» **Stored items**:
* * * * *

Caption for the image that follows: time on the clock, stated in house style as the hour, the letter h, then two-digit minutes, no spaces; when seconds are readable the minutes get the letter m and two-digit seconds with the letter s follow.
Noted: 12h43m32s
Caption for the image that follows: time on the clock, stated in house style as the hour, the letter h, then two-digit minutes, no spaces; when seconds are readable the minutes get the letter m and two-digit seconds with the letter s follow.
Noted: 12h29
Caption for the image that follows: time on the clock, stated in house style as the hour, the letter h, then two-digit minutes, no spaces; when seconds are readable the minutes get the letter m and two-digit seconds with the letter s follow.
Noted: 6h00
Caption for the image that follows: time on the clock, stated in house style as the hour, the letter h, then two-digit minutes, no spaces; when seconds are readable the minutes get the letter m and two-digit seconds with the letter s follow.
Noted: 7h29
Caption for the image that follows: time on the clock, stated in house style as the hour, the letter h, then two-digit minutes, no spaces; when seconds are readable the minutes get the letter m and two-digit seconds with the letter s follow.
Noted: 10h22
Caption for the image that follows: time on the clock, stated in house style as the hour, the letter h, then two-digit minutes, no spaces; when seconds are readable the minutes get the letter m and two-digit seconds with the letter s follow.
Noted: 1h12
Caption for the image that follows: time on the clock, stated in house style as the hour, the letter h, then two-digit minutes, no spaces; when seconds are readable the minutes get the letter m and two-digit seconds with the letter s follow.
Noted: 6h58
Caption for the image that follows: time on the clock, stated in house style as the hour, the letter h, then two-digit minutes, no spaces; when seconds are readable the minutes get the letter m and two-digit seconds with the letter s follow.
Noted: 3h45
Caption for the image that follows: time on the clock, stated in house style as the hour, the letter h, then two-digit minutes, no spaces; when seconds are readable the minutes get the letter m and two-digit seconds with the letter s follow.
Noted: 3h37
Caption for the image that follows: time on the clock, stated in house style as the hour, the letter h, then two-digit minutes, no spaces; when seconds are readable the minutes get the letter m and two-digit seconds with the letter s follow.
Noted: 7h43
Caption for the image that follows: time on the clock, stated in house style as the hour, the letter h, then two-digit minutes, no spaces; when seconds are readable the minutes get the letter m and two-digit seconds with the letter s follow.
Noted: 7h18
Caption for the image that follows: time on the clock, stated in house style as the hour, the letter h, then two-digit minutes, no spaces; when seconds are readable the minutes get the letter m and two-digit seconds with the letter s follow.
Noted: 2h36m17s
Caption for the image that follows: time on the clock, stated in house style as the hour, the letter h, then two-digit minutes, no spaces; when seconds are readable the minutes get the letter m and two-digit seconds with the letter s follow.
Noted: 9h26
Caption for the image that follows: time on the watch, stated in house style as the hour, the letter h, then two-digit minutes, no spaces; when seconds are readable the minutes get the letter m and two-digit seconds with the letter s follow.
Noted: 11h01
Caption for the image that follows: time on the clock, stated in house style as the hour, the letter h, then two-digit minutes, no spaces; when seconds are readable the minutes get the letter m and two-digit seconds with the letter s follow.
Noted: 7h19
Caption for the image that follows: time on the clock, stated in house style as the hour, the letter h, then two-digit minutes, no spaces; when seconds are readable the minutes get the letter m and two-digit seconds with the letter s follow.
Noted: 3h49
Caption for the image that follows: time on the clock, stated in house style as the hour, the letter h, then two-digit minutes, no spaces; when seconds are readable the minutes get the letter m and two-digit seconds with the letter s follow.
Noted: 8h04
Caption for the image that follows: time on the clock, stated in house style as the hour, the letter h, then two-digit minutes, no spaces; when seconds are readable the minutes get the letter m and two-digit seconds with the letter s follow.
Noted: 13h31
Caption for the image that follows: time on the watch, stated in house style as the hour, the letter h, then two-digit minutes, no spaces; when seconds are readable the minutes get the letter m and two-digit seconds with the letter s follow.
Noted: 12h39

* * * * *

» **EXERCISE**: Edit the listing by putting "standard format" wherever "house style" appears, and keep every other word the same.

» **OUTPUT FOR THIS EXERCISE**:
Caption for the image that follows: time on the clock, stated in standard format as the hour, the letter h, then two-digit minutes, no spaces; when seconds are readable the minutes get the letter m and two-digit seconds with the letter s follow.
Noted: 12h43m32s
Caption for the image that follows: time on the clock, stated in standard format as the hour, the letter h, then two-digit minutes, no spaces; when seconds are readable the minutes get the letter m and two-digit seconds with the letter s follow.
Noted: 12h29
Caption for the image that follows: time on the clock, stated in standard format as the hour, the letter h, then two-digit minutes, no spaces; when seconds are readable the minutes get the letter m and two-digit seconds with the letter s follow.
Noted: 6h00
Caption for the image that follows: time on the clock, stated in standard format as the hour, the letter h, then two-digit minutes, no spaces; when seconds are readable the minutes get the letter m and two-digit seconds with the letter s follow.
Noted: 7h29
Caption for the image that follows: time on the clock, stated in standard format as the hour, the letter h, then two-digit minutes, no spaces; when seconds are readable the minutes get the letter m and two-digit seconds with the letter s follow.
Noted: 10h22
Caption for the image that follows: time on the clock, stated in standard format as the hour, the letter h, then two-digit minutes, no spaces; when seconds are readable the minutes get the letter m and two-digit seconds with the letter s follow.
Noted: 1h12
Caption for the image that follows: time on the clock, stated in standard format as the hour, the letter h, then two-digit minutes, no spaces; when seconds are readable the minutes get the letter m and two-digit seconds with the letter s follow.
Noted: 6h58
Caption for the image that follows: time on the clock, stated in standard format as the hour, the letter h, then two-digit minutes, no spaces; when seconds are readable the minutes get the letter m and two-digit seconds with the letter s follow.
Noted: 3h45
Caption for the image that follows: time on the clock, stated in standard format as the hour, the letter h, then two-digit minutes, no spaces; when seconds are readable the minutes get the letter m and two-digit seconds with the letter s follow.
Noted: 3h37
Caption for the image that follows: time on the clock, stated in standard format as the hour, the letter h, then two-digit minutes, no spaces; when seconds are readable the minutes get the letter m and two-digit seconds with the letter s follow.
Noted: 7h43
Caption for the image that follows: time on the clock, stated in standard format as the hour, the letter h, then two-digit minutes, no spaces; when seconds are readable the minutes get the letter m and two-digit seconds with the letter s follow.
Noted: 7h18
Caption for the image that follows: time on the clock, stated in standard format as the hour, the letter h, then two-digit minutes, no spaces; when seconds are readable the minutes get the letter m and two-digit seconds with the letter s follow.
Noted: 2h36m17s
Caption for the image that follows: time on the clock, stated in standard format as the hour, the letter h, then two-digit minutes, no spaces; when seconds are readable the minutes get the letter m and two-digit seconds with the letter s follow.
Noted: 9h26
Caption for the image that follows: time on the watch, stated in standard format as the hour, the letter h, then two-digit minutes, no spaces; when seconds are readable the minutes get the letter m and two-digit seconds with the letter s follow.
Noted: 11h01
Caption for the image that follows: time on the clock, stated in standard format as the hour, the letter h, then two-digit minutes, no spaces; when seconds are readable the minutes get the letter m and two-digit seconds with the letter s follow.
Noted: 7h19
Caption for the image that follows: time on the clock, stated in standard format as the hour, the letter h, then two-digit minutes, no spaces; when seconds are readable the minutes get the letter m and two-digit seconds with the letter s follow.
Noted: 3h49
Caption for the image that follows: time on the clock, stated in standard format as the hour, the letter h, then two-digit minutes, no spaces; when seconds are readable the minutes get the letter m and two-digit seconds with the letter s follow.
Noted: 8h04
Caption for the image that follows: time on the clock, stated in standard format as the hour, the letter h, then two-digit minutes, no spaces; when seconds are readable the minutes get the letter m and two-digit seconds with the letter s follow.
Noted: 13h31
Caption for the image that follows: time on the watch, stated in standard format as the hour, the letter h, then two-digit minutes, no spaces; when seconds are readable the minutes get the letter m and two-digit seconds with the letter s follow.
Noted: 12h39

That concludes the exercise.